** Required action **
All entries, exactly as written, should be output again.

──────── Records supplied

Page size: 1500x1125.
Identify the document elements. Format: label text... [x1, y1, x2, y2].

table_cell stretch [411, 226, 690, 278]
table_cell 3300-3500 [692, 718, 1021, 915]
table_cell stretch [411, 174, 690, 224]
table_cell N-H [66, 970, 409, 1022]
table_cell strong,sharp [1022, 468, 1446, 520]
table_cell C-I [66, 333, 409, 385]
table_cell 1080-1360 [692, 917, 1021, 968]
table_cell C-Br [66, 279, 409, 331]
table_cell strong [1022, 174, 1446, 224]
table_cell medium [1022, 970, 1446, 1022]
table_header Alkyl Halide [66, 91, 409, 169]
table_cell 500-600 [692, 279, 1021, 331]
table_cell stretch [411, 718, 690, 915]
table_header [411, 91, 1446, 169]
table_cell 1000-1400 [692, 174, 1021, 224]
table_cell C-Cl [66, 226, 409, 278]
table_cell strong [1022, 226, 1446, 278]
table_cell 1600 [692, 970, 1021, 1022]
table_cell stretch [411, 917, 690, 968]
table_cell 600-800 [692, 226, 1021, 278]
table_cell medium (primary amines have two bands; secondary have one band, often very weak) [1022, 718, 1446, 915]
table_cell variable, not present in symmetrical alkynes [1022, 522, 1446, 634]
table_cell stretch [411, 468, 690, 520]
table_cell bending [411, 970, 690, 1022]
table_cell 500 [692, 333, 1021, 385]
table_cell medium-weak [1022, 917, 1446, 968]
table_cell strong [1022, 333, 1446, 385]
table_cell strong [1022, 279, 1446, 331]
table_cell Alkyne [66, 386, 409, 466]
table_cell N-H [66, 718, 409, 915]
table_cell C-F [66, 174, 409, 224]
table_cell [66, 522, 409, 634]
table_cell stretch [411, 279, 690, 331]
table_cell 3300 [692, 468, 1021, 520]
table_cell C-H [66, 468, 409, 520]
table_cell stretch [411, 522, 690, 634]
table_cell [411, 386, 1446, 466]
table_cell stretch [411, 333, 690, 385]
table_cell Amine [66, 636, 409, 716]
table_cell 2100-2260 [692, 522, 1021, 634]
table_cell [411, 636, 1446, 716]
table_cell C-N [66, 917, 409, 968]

────────────────

** Expected answer **
Page size: 1500x1125.
Identify the document elements. Format: label text... [x1, y1, x2, y2].

table_cell stretch [411, 226, 690, 278]
table_cell 3300-3500 [692, 718, 1021, 915]
table_cell stretch [411, 174, 690, 224]
table_cell N-H [66, 970, 409, 1022]
table_cell strong,sharp [1022, 468, 1446, 520]
table_cell C-I [66, 333, 409, 385]
table_cell 1080-1360 [692, 917, 1021, 968]
table_cell C-Br [66, 279, 409, 331]
table_cell strong [1022, 174, 1446, 224]
table_cell medium [1022, 970, 1446, 1022]
table_header Alkyl Halide [66, 91, 409, 169]
table_cell 500-600 [692, 279, 1021, 331]
table_cell stretch [411, 718, 690, 915]
table_header [411, 91, 1446, 169]
table_cell 1000-1400 [692, 174, 1021, 224]
table_cell C-Cl [66, 226, 409, 278]
table_cell strong [1022, 226, 1446, 278]
table_cell 1600 [692, 970, 1021, 1022]
table_cell stretch [411, 917, 690, 968]
table_cell 600-800 [692, 226, 1021, 278]
table_cell medium (primary amines have two bands; secondary have one band, often very weak) [1022, 718, 1446, 915]
table_cell variable, not present in symmetrical alkynes [1022, 522, 1446, 634]
table_cell stretch [411, 468, 690, 520]
table_cell bending [411, 970, 690, 1022]
table_cell 500 [692, 333, 1021, 385]
table_cell medium-weak [1022, 917, 1446, 968]
table_cell strong [1022, 333, 1446, 385]
table_cell strong [1022, 279, 1446, 331]
table_cell Alkyne [66, 386, 409, 466]
table_cell N-H [66, 718, 409, 915]
table_cell C-F [66, 174, 409, 224]
table_cell [66, 522, 409, 634]
table_cell stretch [411, 279, 690, 331]
table_cell 3300 [692, 468, 1021, 520]
table_cell C-H [66, 468, 409, 520]
table_cell stretch [411, 522, 690, 634]
table_cell [411, 386, 1446, 466]
table_cell stretch [411, 333, 690, 385]
table_cell Amine [66, 636, 409, 716]
table_cell 2100-2260 [692, 522, 1021, 634]
table_cell [411, 636, 1446, 716]
table_cell C-N [66, 917, 409, 968]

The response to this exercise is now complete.